Micro benchmarking
Microbenchmarking is about measuring the time or performance of small to very small building blocks of real programs. This can be a common data access pattern, a sequence of operations or even a single instruction.
Introduction
Microbenchmarking is an indispensable tool in performance engineering, which fulfills many purposes. Among other things it :
- provides upper performance limits for sustained performance
- creates knowledge about performance behavior
- helps finding performance bugs in architectures
- provides undocumented processor performance properties
- quantifies the cost of programming model constructs or runtime environments
- provides input for performance models
- helps to learn how software interacts with the hardware
One important feature of microbenchmarking is that it is not a black box but a tool to create knowledge and deeper understanding.
Recommended Tools
The difficulty in microbenchmarking is to really measure what you are interested in. Because the things you want to measure are usually very small correct timing is a problem. Also separation of influences may be difficult to guarantee. If, e.g., implementing a microbenchmark in a programming language one must assure that the language does not add overhead that influences the results. Therefore it is usually recommended to use available benchmarks or tools which make it easier to produce meaningful results.
STREAM benchmark
The STREAM benchmark is the industry standard for measuring node-level sustained memory bandwidth. It is a very simple single file implementation of simple streaming loop kernels and should reach peak memory bandwidth on any architecture. Threading is implemented using OpenMP. For meaningful results one has to employ thread affinity control. Measuring main memory bandwidth is the sole purpose of this benchmark.
likwid-bench
likwid-bench is a benchmarking application and a framework to enable rapid prototyping of multi-threaded assembly kernels. Adding a new benchmark amounts to creating a simple text file and recompiling. The framework takes care of threaded execution and pinning, data allocation and placement, time measurement and result presentation. likwid-bench comes with a large collection of architecture specific optimized kernels for various SIMD instruction set extensions. At the moment it is only available for X86 processors on the Linux OS (Arm and Power 9 are in beta).
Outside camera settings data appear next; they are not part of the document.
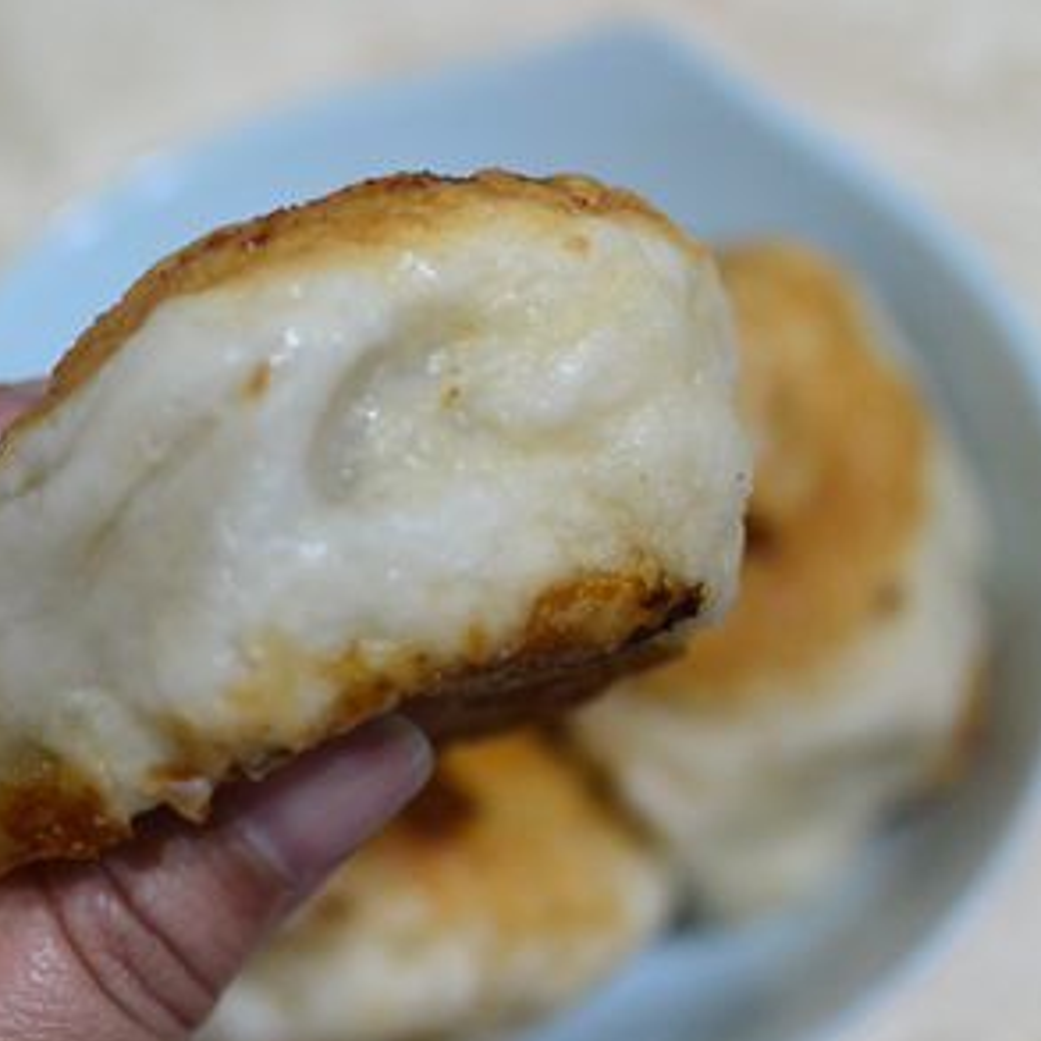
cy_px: 577
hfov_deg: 24.2
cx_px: 362
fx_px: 2416
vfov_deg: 24.3
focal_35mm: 71
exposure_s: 1/80
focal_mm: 18.5
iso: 800
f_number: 1.8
One main advantage of likwid-bench is that kernels are implemented directly in assembly language ruling out any influence of upper abstraction layers. This allows to accurately measure processor performance properties. likwid-bench can be used for all kinds of bandwidth and instruction throughput measurements. The fine grained control about thread and data placement also allows to measure on-board interconnect bandwidth.
The Bandwidth Benchmark
The Bandwidth Benchmark is a new project with the main focus on providing a teaching benchmark application that also can be the base for own developments. It is heavily inspired by John McCalpin's STREAM benchmark. In contrast to STREAM it has the added benefit that the code is a blueprint for a minimal benchmark application with a generic Makefile and modules for aligned array allocation, accurate timing and affinity settings. Those components can be used standalone in other benchmark projects. The benchmark is as STREAM targeted to measure sustained memory bandwidth, but comes with more streaming loop kernel and provides many basic data access patterns from load only to a full triad, including variants with and without write allocate data transfer.
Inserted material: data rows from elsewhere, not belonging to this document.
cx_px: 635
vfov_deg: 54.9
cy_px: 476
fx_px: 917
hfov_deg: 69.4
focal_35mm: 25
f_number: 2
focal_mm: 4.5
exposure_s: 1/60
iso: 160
EPCC OpenMP micro-benchmark suite
The EPCC OpenMP micro-benchmark suite are intended to measure the overheads of synchronisation, loop scheduling and array operations in the OpenMP runtime library.
Intel MPI Benchmarks
The Intel MPI Benchmarks perform performance measurements for point-to-point and global communication operations for a range of message sizes. The generated benchmark data characterizes the performance of a cluster system, including node performance, network latency, and throughput efficiency of the MPI implementation used.
DGEMM (Linpack) benchmark
There is a reference Linpack implementation available. Because this is the benchmark used for the TOP500 HPC listing every vendor provides an optimized implementation for their processors. At its core Linpack performs large dense matrix matrix multiplications. Linpack measures the sustained peak floating point instruction throughput for multiply add floating point operations, but also puts some pressure on the memory hierarchy as well as network communication.